To The Editor:-Warfarin anticoagulant used commonly; hence, the physician dealing with patients with chronic pain can expect to encounter patients taking these drugs and almost certainly will be involved in prescribing analgesic medications for such patients. Pain practitioners, therefore, should be particularly aware of the recent article published by Hylek et al. and the accompanying editorial by Bell. These articles showed that acetaminophen interacts with warfarin in an unknown fashion to substantially augment the degree of anticoagulation. This phenomena occurs gradually with long-term therapy. In this article, it has been shown that acetaminophen dosage from 2,275 mg to 4,549 mg per week (1 to 2 tablets of Vicodin [USP] or Lortab [UCB Pharma, Inc., Smyrna, GA] per day for 1 week) can increase the odds of having an international normalization ratio more than 6 from 3.5- to 6.5-fold. A further escalation of the dose to 9,100 mg acetaminophen or more per week (3-4 tablets of Vicodin or Lortab per day for 1 week) will increase this risk by 10-fold.

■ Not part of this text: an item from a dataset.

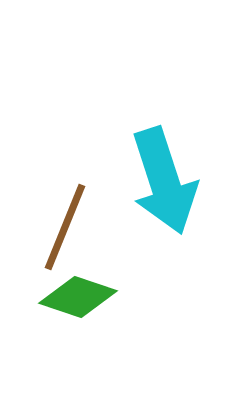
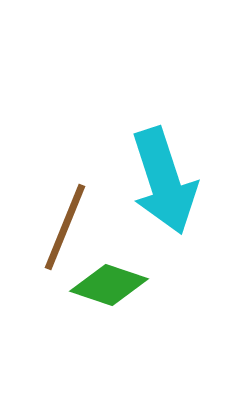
green diamond: moved 31 px right, 12 px up
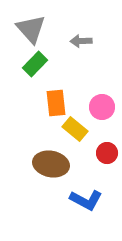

Acetaminophen intake in patients prescribed a stable warfarin dosage might increase the international normalization ratio within 18 to 48 h. Hylek et al. found that a potentiating effect was detected after 7 days and peaked by 12.5 days after acetaminophen intake. Physicians should carefully consider prescribing acetaminophen-containing drugs in patients prescribed warfarin. It is especially important that physicians specializing in pain management be aware of this situation.
Mazin Elias, M.D., F.R.C.A.
Assistant Professor; The University Center for Pain Medicine; Houston, Texas
(Accepted for publication June 11, 1998.)